With asymmetric authentication, a chain of trust between sensors, ECUs, gateways, domain/area controllers, and other nodes can be established.  That chain ultimately links back to a trusted device called a trust anchor. All nodes on the chain of trust authenticate the next node using sign-verify algorithms, so if the trust anchor is trusted, then all the nodes on the chain can also be trusted, without storing a pre-shared secret key.  This increases both security and manufacturing flexibility, which are two very important values for the automotive industry.

Both symmetric and asymmetric methods will require some type of personalization, and that must happen in a secure way at every step in the supply chain including at OEM factories, Tier 1 and Tier 2 suppliers, distributors, dealers, and aftermarket suppliers.

AMS is powerful because it assures visibility at every step in the supply chain (and is easy to implement).   

AMS enables device manufacturers and silicon foundries to:

1.     Improve the management and control of electronic serial numbers

2.     Securely inject cryptographic keys into devices

3.     Use keys and IDs for feature selection

4.     Fight cloning and counterfeiting

5.     Track yield data 

Security and control is gained by serializing (tagging) individual silicon chips with cryptographic identities.  Those tagged dice can be tracked throughout the production process as they pass across multiple outsourced contractors.
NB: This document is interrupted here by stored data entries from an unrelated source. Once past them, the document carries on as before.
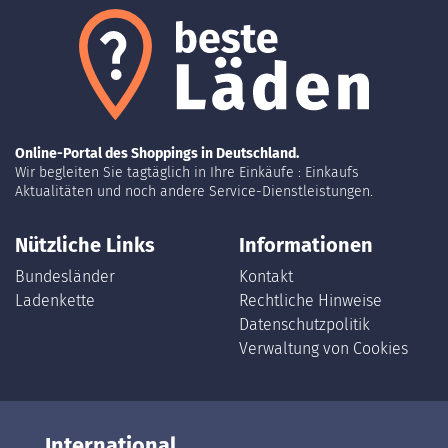
Online-Portal des Shoppings in Deutschland.
Wir begleiten Sie tagtäglich in Ihre Einkäufe : Einkaufs
Aktualitäten und noch andere Service-Dienstleistungen.
Nützliche Links
Informationen
Bundesländer
Kontakt
Ladenkette
Rechtliche Hinweise
Datenschutzpolitik
Verwaltung von Cookies
International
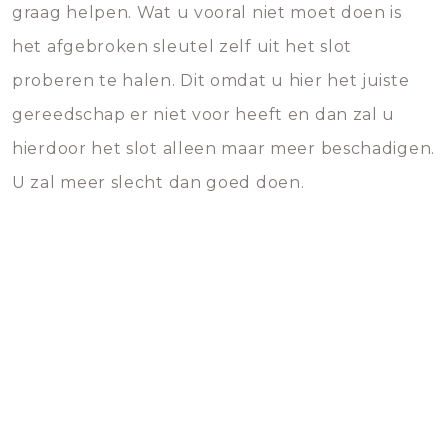
graag helpen. Wat u vooral niet moet doen is
het afgebroken sleutel zelf uit het slot
proberen te halen. Dit omdat u hier het juiste
gereedschap er niet voor heeft en dan zal u
hierdoor het slot alleen maar meer beschadigen.
U zal meer slecht dan goed doen.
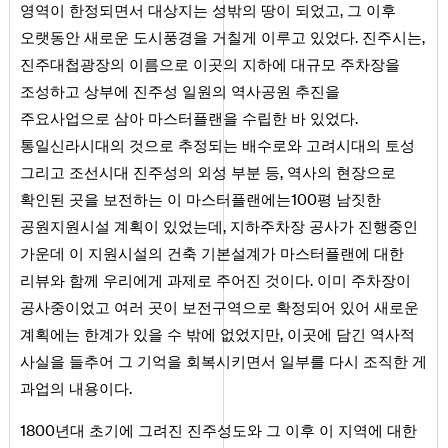
영역이 한정되면서 대상지는 성밖의 땅이 되었고, 그 이후
오랫동안 새로운 도시풍경을 거칠게 이루고 있었다. 진주시는,
진주대첩광장의 이름으로 이곳의 지하에 대규모 주차장을
조성하고 상부에 진주성 일원의 역사공원 추진을
주요사업으로 삼아 마스터플랜을 수립한 바 있었다.
통일신라시대의 것으로 추정되는 배수로와 고려시대의 토성
그리고 조선시대 진주성의 외성 부분 등, 역사의 현장으로
확인된 곳을 보전하는 이 마스터플랜에는100평 남짓한
공원지원시설 계획이 있었는데, 지하주차장 공사가 진행중인
가운데 이 지원시설의 건축 기본설계가 마스터플랜에 대한
리뷰와 함께 우리에게 과제로 주어진 것이다. 이미 주차장이
공사중이었고 여러 곳이 보전구역으로 확정되어 있어 새로운
계획에는 한계가 있을 수 밖에 없었지만, 이곳에 담긴 역사적
사실을 들추어 그 기억을 회복시키면서 일부를 다시 조직한 게
과업의 내용이다.
1800년대 초기에 그려진 진주성도와 그 이후 이 지역에 대한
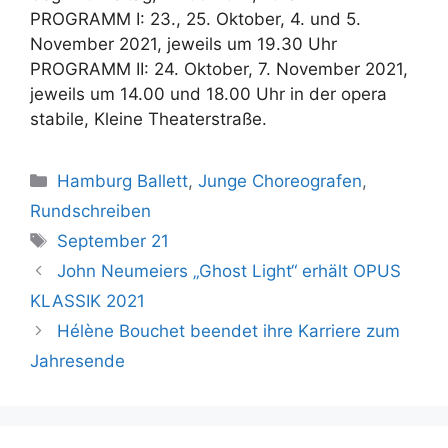
PROGRAMM I: 23., 25. Oktober, 4. und 5.
November 2021, jeweils um 19.30 Uhr
PROGRAMM II: 24. Oktober, 7. November 2021,
jeweils um 14.00 und 18.00 Uhr in der opera
stabile, Kleine Theaterstraße.
Kategorien
Hamburg Ballett
,
Junge Choreografen
,
Rundschreiben
Schlagwörter
September 21
John Neumeiers „Ghost Light“ erhält OPUS
KLASSIK 2021
Hélène Bouchet beendet ihre Karriere zum
Jahresende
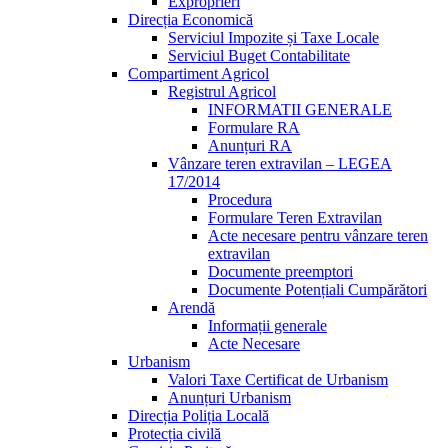
Exproprieri
Direcția Economică
Serviciul Impozite și Taxe Locale
Serviciul Buget Contabilitate
Compartiment Agricol
Registrul Agricol
INFORMATII GENERALE
Formulare RA
Anunțuri RA
Vânzare teren extravilan – LEGEA
17/2014
Procedura
Formulare Teren Extravilan
Acte necesare pentru vânzare teren
extravilan
Documente preemptori
Documente Potențiali Cumpărători
Arendă
Informații generale
Acte Necesare
Urbanism
Valori Taxe Certificat de Urbanism
Anunțuri Urbanism
Direcția Poliția Locală
Protecția civilă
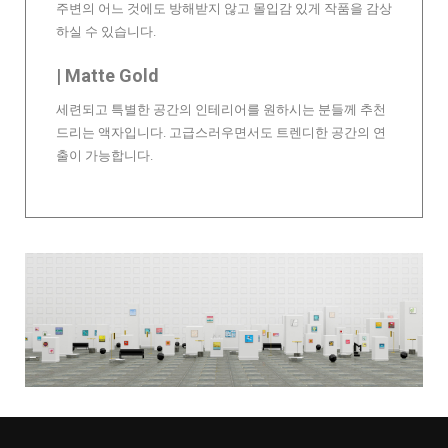
주변의 어느 것에도 방해받지 않고 몰입감 있게 작품을 감상
하실 수 있습니다.
| Matte Gold
세련되고 특별한 공간의 인테리어를 원하시는 분들께 추천
드리는 액자입니다. 고급스러우면서도 트렌디한 공간의 연
출이 가능합니다.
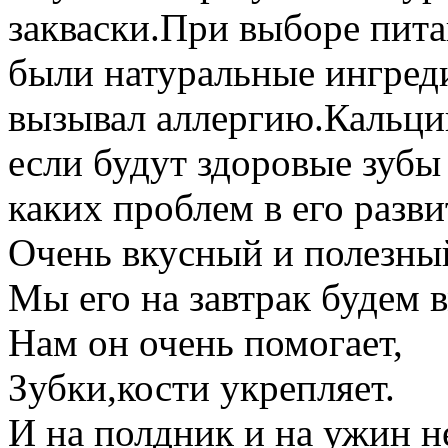
закваски.При выборе пита
были натуральные ингред
вызывал аллергию.Кальций
если будут здоровые зубы 
каких проблем в его разви
Очень вкусный и полезны
Мы его на завтрак будем 
Нам он очень помогает,
Зубки,кости укрепляет.
И на полдник и на ужин н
AMS ensures all the touch points can be easily secured.

Secure appliances being deployed at remote sites enables visibility and control.

The diagram shows that the AMS Controller is secured in the operations headquarters. 

AMS Appliances operate in the outsourced manufacturing sites. AMS Appliances communicate with the local automated test equipment (ATE) in the production facilities. 

The AMS Agent runs inside the manufacturing test program installed in the ATEs at the manufacturing sites.

The Asset Control Core is an optional IP block built into an ASIC chip (or FPGA), which acts as a feature and key lockbox. Adding the Asset Control Core and provisioning it via the AMS system provides an extremely high level of end-to-end manufacturing and feature provisioning security.  AMS also works with a wide range of key storage methods beyond ACC, of course.

Using AMS provides many benefits to manufacturers across automotive, IoT, and other segments as noted in the chart. 

AMS anchors trust by guaranteeing that devices are secure at every step in the supply chain, and that is where end-to-end security starts.